*** Opening Page text ***

Within the first six months of 2020, 345 boil water advisories were issued by municipal governments who needed to warn people about tainted tap water which included fecal matter, E. coli, or other pathogens. But the activists want us to believe the government will protect the water. 

Coronavirus Conspiracies

Shortly after the COVID-19 pandemic started to wreak havoc on families around the globe, the Story of Stuff Project launched a campaign called the #NoPlasticsBailout in which they accidentally acknowledged that “single-use” plastic products were essential in helping people stay safe during the pandemic. 

The project lamented the fact that cities had to revoke plastic bag bans, shut down public water fountains, and take other measures that left people to rely on plastic products. They noted that bans on plastic products were “spreading like wildfire”–that is, until local governments realized people needed these products, such as personal protective equipment, to stay safe.

*** Closing Page text ***
*** Opening Extracted records ***

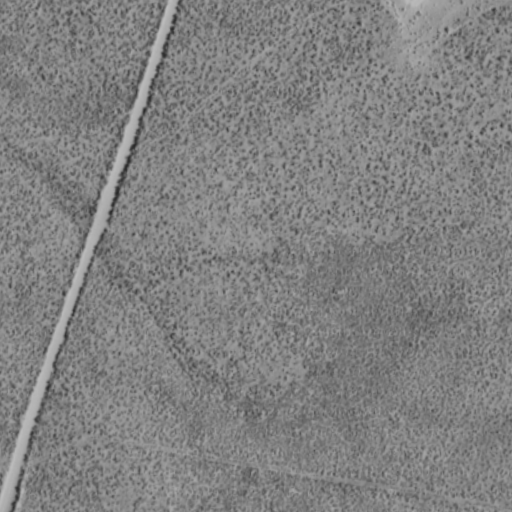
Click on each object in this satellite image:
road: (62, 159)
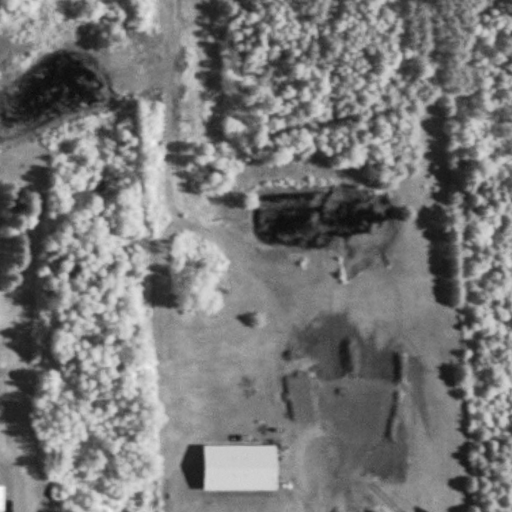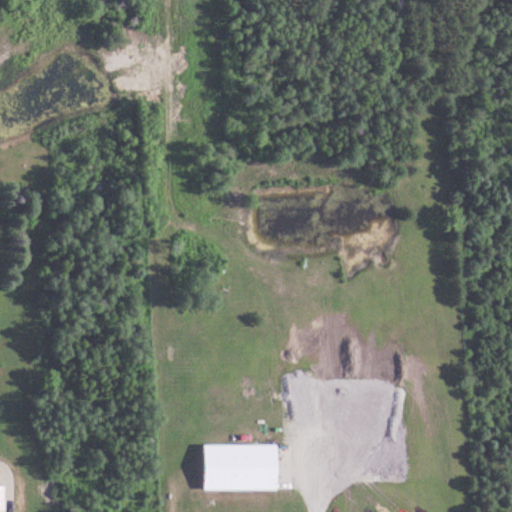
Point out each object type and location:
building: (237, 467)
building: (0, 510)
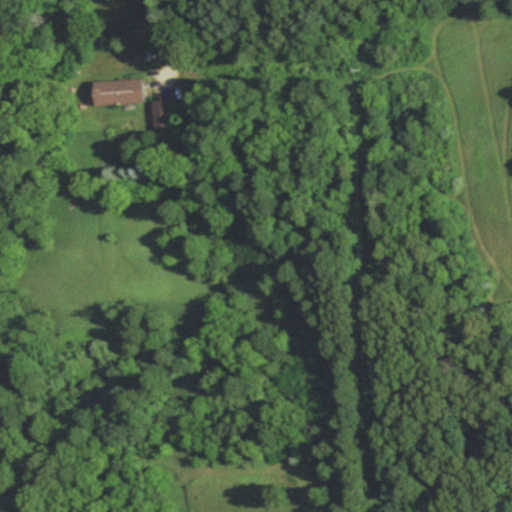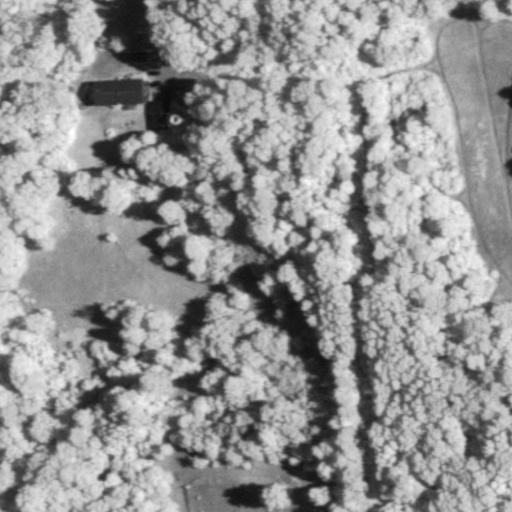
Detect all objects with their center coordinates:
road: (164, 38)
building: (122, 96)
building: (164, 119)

*** Closing Extracted records ***

**Assigned task A:** Translate this sentence from the plastics passage into Spanish: "But the activists want us to believe the government will protect the water."
**Assigned task B:** Quote the plastics passage between "Shortly after the" and "during the pandemic.", inclusive.
**Assigned task C:** Extend the plastics passage past its last sentence.

**Exercise output A:** Pero los activistas quieren que creamos que el gobierno protegerá el agua.

**Exercise output B:**
Shortly after the COVID-19 pandemic started to wreak havoc on families around the globe, the Story of Stuff Project launched a campaign called the #NoPlasticsBailout in which they accidentally acknowledged that “single-use” plastic products were essential in helping people stay safe during the pandemic.

**Exercise output C:**
The Story of Stuff spun a conspiracy theory that the plastic industry was responsible for a “disinformation campaign” that said coronavirus can spread via surfaces. 

“At the core of their disinformation campaign, the industry exaggerated the risks of transmitting the virus through contact with surfaces in order to prize open new markets for single-use plastics, re-brand their products around safety and lobby for essential worker exemptions to the social distancing guidelines unavailable to the thousands of small businesses struggling for survival.”

Grab your tinfoil hat! (But be sure to recycle it when you’re done.) 

In reality, the CDC notes that the coronavirus absolutely can spread via surfaces. While it is more common for the virus to spread through close contact between people, respiratory droplets can be transmitted from surfaces to people’s hands which can give them the virus if they touch their mouth, nose, or eyes. 

Is it fair to say Story of Stuff is “against science”?

In a video for the #NoPlasticsBailout, SOS even went as far as overlaying the words “they claim their products save lives” over a photograph of a disposable face mask. Face masks are largely regarded as the most important tool in stopping the spread of coronavirus.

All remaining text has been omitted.